Когда пришло время пожертвований, Скотт выписал чек на сотню долларов, – жалкие гроши по сравнению с тем, сколько давали другие, – но и это было больше, чем он мог себе позволить, так что он чувствовал себя добродетельным, расточительным и вдвойне виноватым. В этом была его самая большая слабость – он не мог хоть чем-то не выделиться.
Вечер подходил к концу, официанты собирали пустые бокалы, автомобили разъезжались. Скотт подумал, что не мешало бы поздравить Эрнеста, но его окружало плотное кольцо почитателей, и он решил, что поздравит позже, на вечеринке в его честь, которую Дотти и Алан устраивали в «Садах». Однако вежливость не позволила Скотту уйти, не поблагодарив за прием Фредрика Марча, и он отыскал его в толпе.
– Спасибо вам, – в ответ раскланялся Марч, явно теряясь в догадках о том, кто перед ним.
Скотт никогда не чувствовал себя в Лос-Анджелесе как дома. Раньше он об этом не задумывался и не искал объяснения причин, но пока ехал вдоль неоновых огней по бульвару Сансет, а по обеим сторонам дороги мимо него скользили сверкающие кафе и рестораны, ответ пришел сам собой. За южной красотой города скрывалось что-то отталкивающее, суровое, вульгарное, пропитанное американским духом, как и вся киноиндустрия, процветающая благодаря стекающимся сюда со всей страны охотникам за успехом, готовым вкалывать ради славы, столь же осязаемой, как солнечный свет. В отличие от Нью-Йорка, который тоже был городом приезжих, Лос-Анджелес торговал мечтой – не о великих достижениях, а о бесконечном комфорте, к которому получали доступ только очень богатые. Полупляж, полупустыня – людям вообще не следовало здесь селиться. Зной здесь стоял безжалостный. На улицах царило изнеможение, которое становилось еще заметнее в темноте, – его можно было разглядеть в желтых окнах закусочных и магазинов перед закрытием, когда из заведений выставляли за дверь последних посетителей. Каким-то непостижимым образом Скотт чувствовал, что сам теперь принадлежит к этому неприкаянному племени, обреченному скитаться по бульварам, и в очередной раз поражался собственному падению и тому, с каким смирением он его принимал.

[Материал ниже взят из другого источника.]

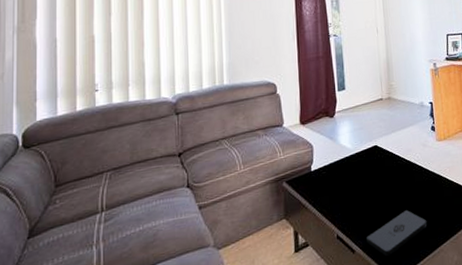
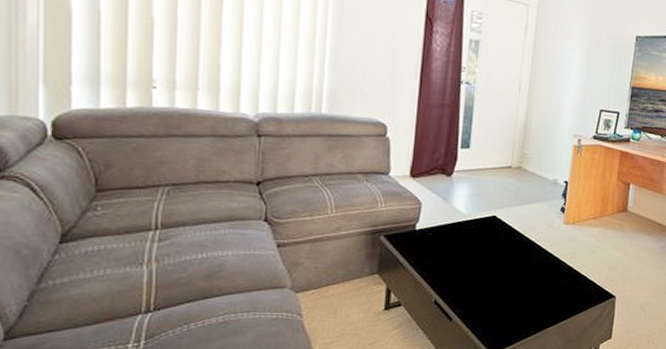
notepad: present [366,210,426,257] -> none [467,288,536,330]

С наступлением темноты «Сады Аллаха», как и положено по названию, превратились в оазис, где гремел джаз и сияли огни. Лежаки сложили и отодвинули в сторону; с балкона ревело радио, а внутренний дворик превратился в площадку для танцев.
У кромки «Черного моря» в резных креслах, по всей видимости, вынесенных из чьего-то домика, сидели Мэйо и Богарт.

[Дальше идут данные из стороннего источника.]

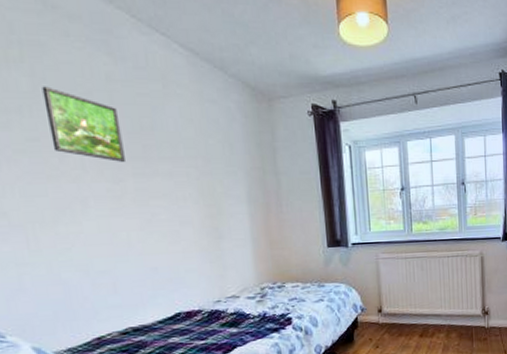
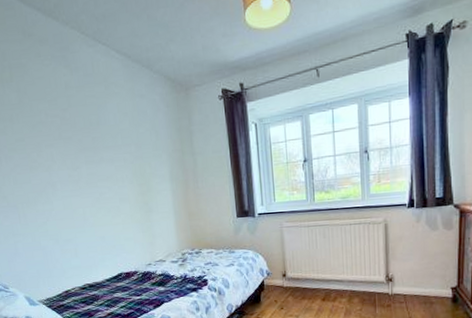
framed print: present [42,86,125,162] -> none [24,98,80,153]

– Присоединяйся, дружище, – отсалютовал последний Скотту.
– Мы тут играем, кто быстрее займет место, – пояснила Мэйо.
Скотт был бы не прочь поболтать с Богартом, но лишь поприветствовал его в ответ и пошел искать Дотти.
Однако вместо этого его самого нашел Сид Перельман, с которым они познакомились в Вестпорте. Сид тоже работал на «Метро» – писал шутки для братьев Маркс[42].
– Говорю тебе, это кошмар какой-то! Единственный смешной из них молчит, а остальные не замолкают.
– А Зеппо?
– Так он и есть смешной.
Со Скоттом на ходу поздоровался вернувшийся из Сент-Пола Дон Стюарт – он зигзагами пронесся мимо на велосипеде, везя на руле блондинку в саронге и сомбреро. За ними появился Бенчли с чашей, наполненной пуншем и апельсиновыми дольками. Из кармана его брюк торчал половник, и выглядело это довольно непристойно.
– Как фильм? – спросил Сид.
– Я бы сказал, печальное зрелище, – сказал Бенчли, проходя мимо.
– А ты не смотрел? – спросил Скотт Сида.
– К счастью, нет. Испанцы победили?
– Не думаю, что там может быть победитель.
– Такое кино не в моем вкусе. Мне нравится, когда есть победитель. А все эти догонялки не по мне, – сказал Сид.